Now, as I've been told, dividing by $3!$ gives me the number of values with redundancies removed (i.e., order not mattering), resulting in $\binom{60}{3}$.
Is there an easy way to see/visualize this? I feel like this has just been taken for granted ever since I learned this concept.
Generally speaking, if I want to grab $r$ objects from $n$ objects, how can I easily see that
$$\binom{n}{r} = \dfrac{n(n-1)\cdots(n-r+1)}{r!}$$
results in grabbing $r$ objects from $n$ objects, with order not mattering (i.e., redundancies removed)?
 A: Sure! The magic term is equivalence classes - think about how you group together options that have different orderings, but yield the same set of toppings. 
For example, Pepperoni-Sausage-Onion (PSO) gives the same set of toppings as SPO, OPS, POS, . . . You want to bundle together the toppings patterns that are "similar" in this sense, and then count the bundles. (These bundles of similar things are called equivalence classes - two patterns are equivalent if they yield the same set of toppings.)
So how many bundles are there? Well, that's just $${\mbox{Number of toppings patterns, total}\over{\mbox{Number of patterns per bundle}}}$$ (do you see why?). So we just want to count the number of toppings patterns that are "similar" to each other. That is:

How many ways are there to get the same set of toppings as Pepperoni-Sausage-Onion?

Do you see why the answer to this is $3!$?

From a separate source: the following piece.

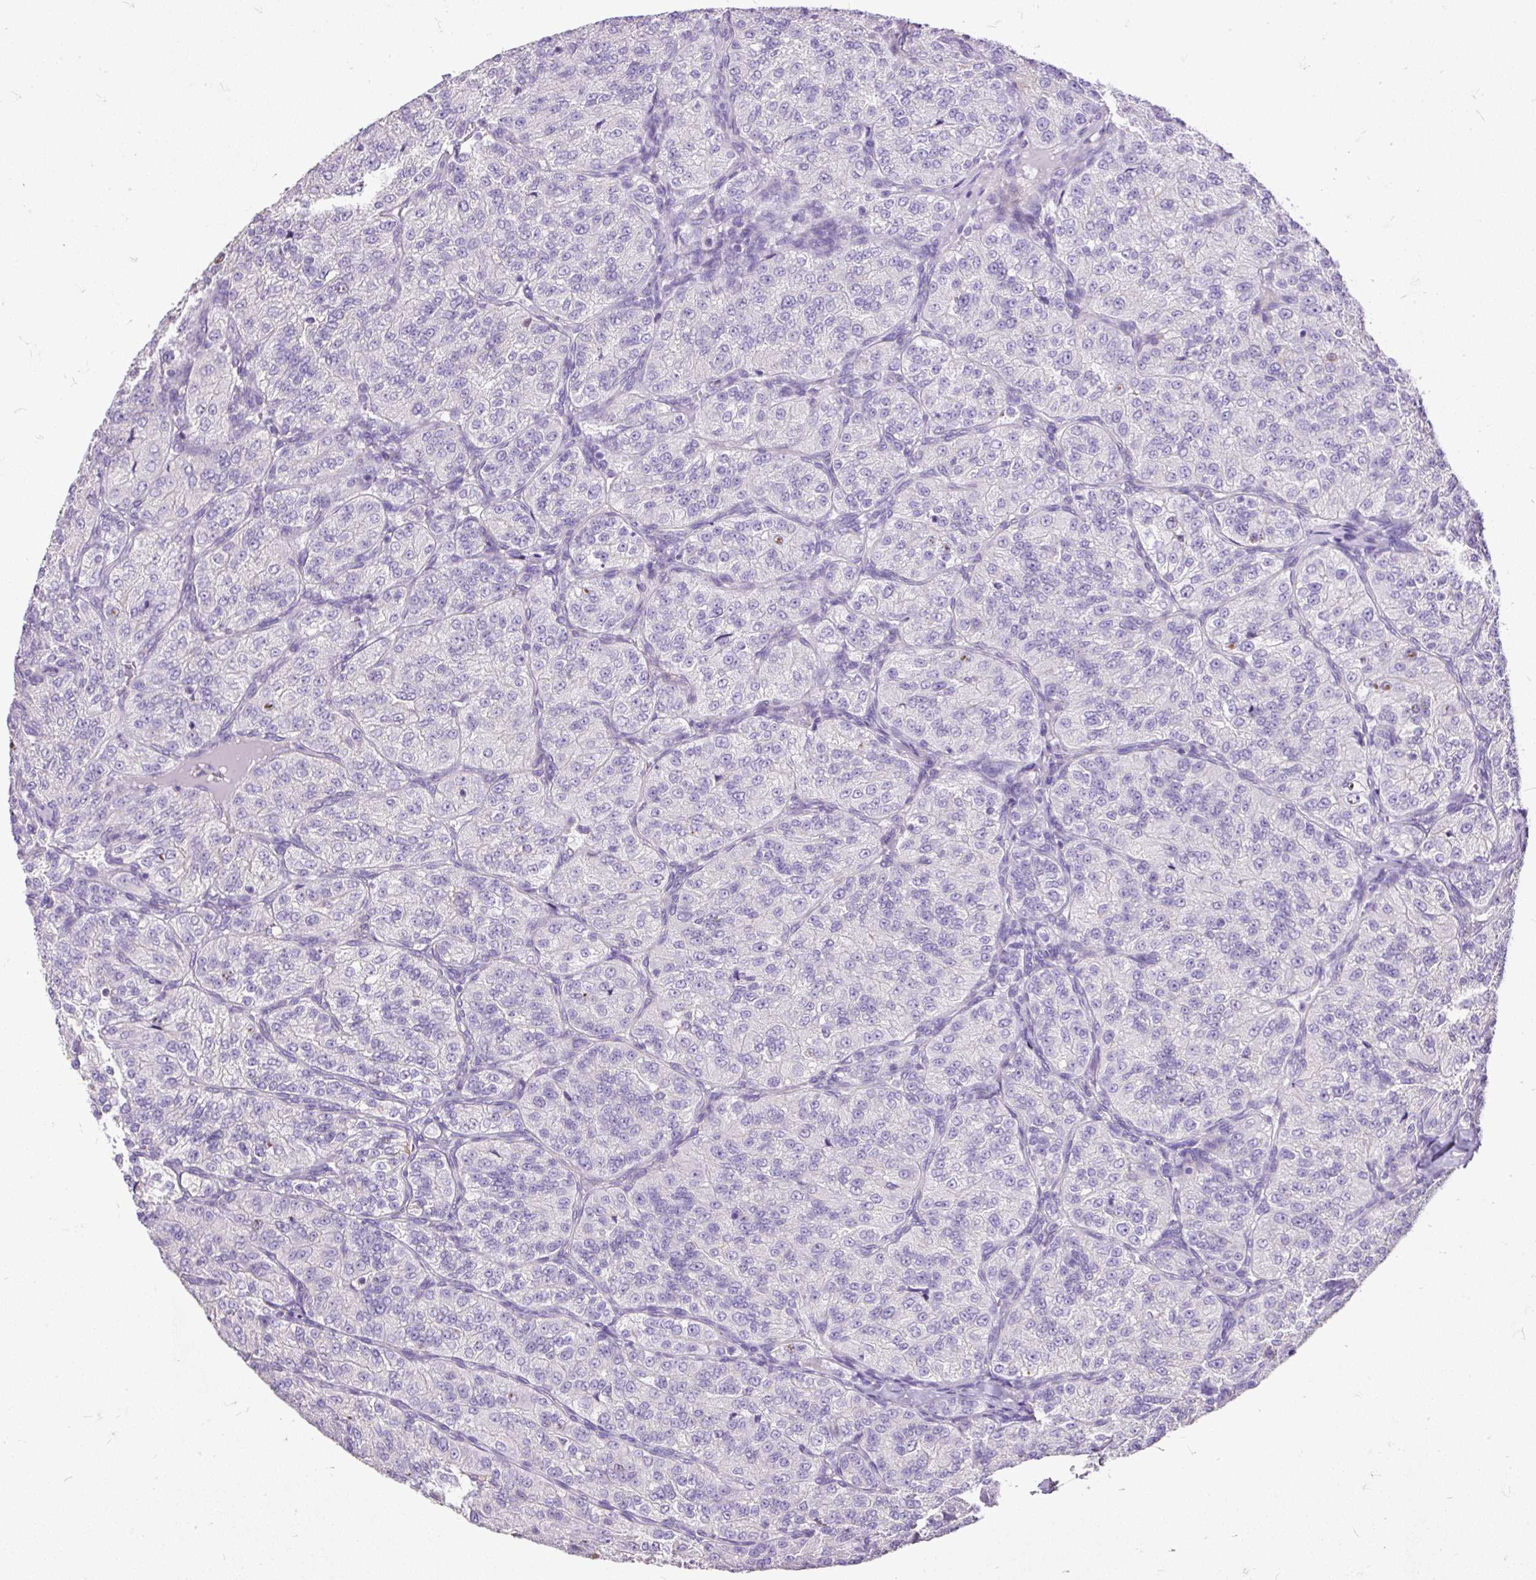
{"staining": {"intensity": "negative", "quantity": "none", "location": "none"}, "tissue": "renal cancer", "cell_type": "Tumor cells", "image_type": "cancer", "snomed": [{"axis": "morphology", "description": "Adenocarcinoma, NOS"}, {"axis": "topography", "description": "Kidney"}], "caption": "Human renal cancer stained for a protein using immunohistochemistry (IHC) shows no positivity in tumor cells.", "gene": "GBX1", "patient": {"sex": "female", "age": 63}}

Now here's a more difficult problem - let's say I'm allowed to repeat ingredients! So I could order a PSO pizza, or a PSS pizza.
Now things get messy. First, the number of total toppings patterns changes: it's $5\cdot5\cdot5$ now (do you see why?). That's a minor issue, though.
More importantly, the equivalence classes have different sizes! There are six patters equivalent to PSO (note that "PSO" itself is one of those six), but only three patterns equivalent to PSS. So the picture isn't going to be as simple as "total number of patterns, divided by redundancy" - we need to do some more work.